Stories from the Lives of Great Mathematicians

by Luetta Reimer and Wilbert Reimer

Reviewed September 1, 2003.
Dale Seymour Publications, Palo Alto, California, 1990.  143 pages.
$15.95 in paperback on Amazon.com
Available at Sembach Library (J920 REI).

I discovered this book and its companion second volume while doing inventory in the children’s nonfiction section of the library.  Since I was still reading Beyond the Limit at the time, I found them irresistible.  Beyond the Limit stops when Sofya Kovalevskaya gets her PhD, and I was remarkably curious to find out what happened after that and if she lived to see the Communist Revolution.  (She didn’t, dying in her forties, but she did make some more great mathematical achievements before she died.)

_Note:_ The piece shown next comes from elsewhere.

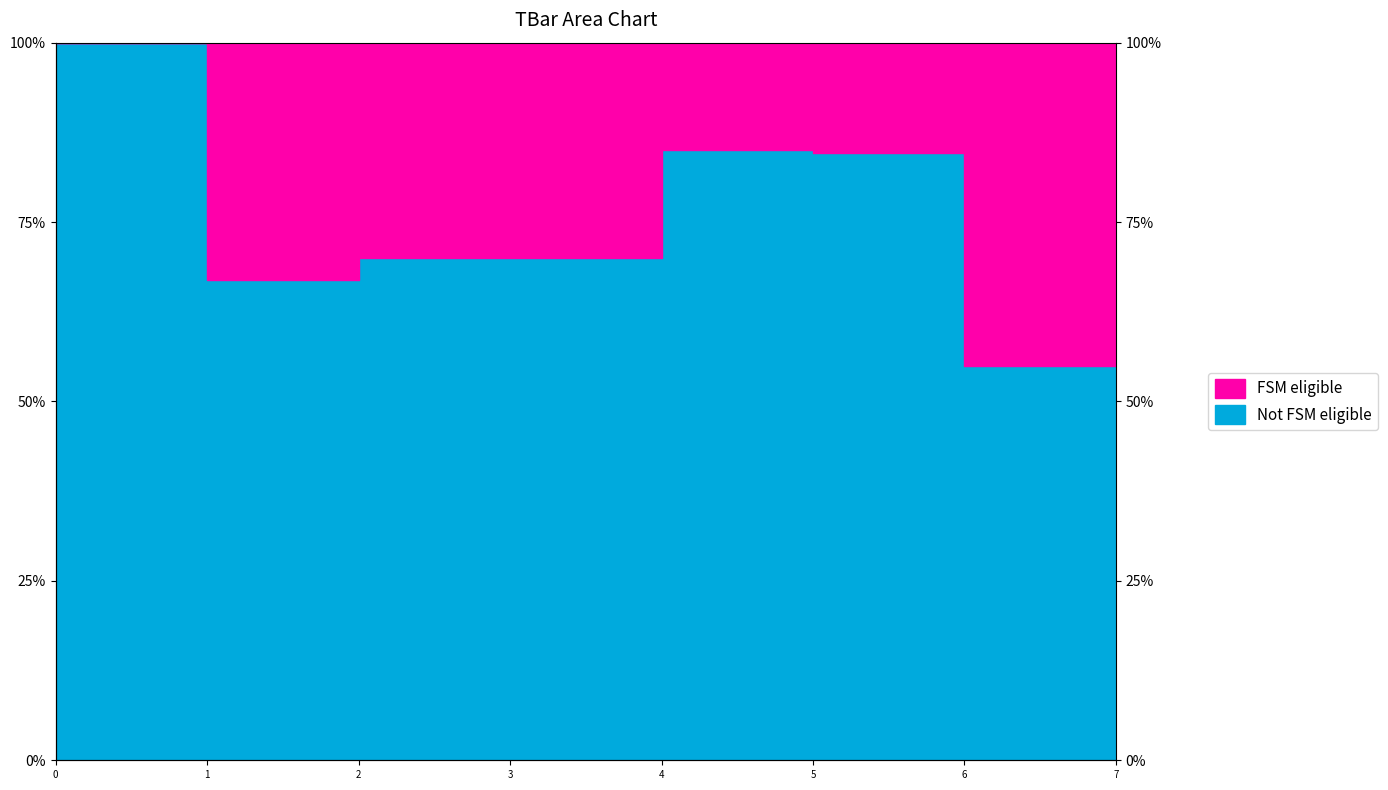

Rank the categories by value from lowest to highest.

6, 7, 1, 2, 3, 5, 4, 0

This book is designed for teachers of math to tell their students stories about the great mathematicians of the past, stressing that math was developed by real people, people with a great curiosity about the world.  The style is light, easy reading, but is very interesting.

In some ways it backfired with me, making the mathematicians seem not at all like normal people.  They all seemed to be people with an obsession with mathematics that would not be denied.  (Of course, this fed into my thinking about obsessions, which I talk about in my review of Feynman’s Rainbow.)

The book covers mathematicians from Thales of Miletus, who lived in the Sixth Century B. C, to the Indian Srinivasa Rmanujan of the Twentieth Century.  These are fascinating stories, focusing mainly on the human aspects of the great mathematicians, with a light touch on the problems they solved.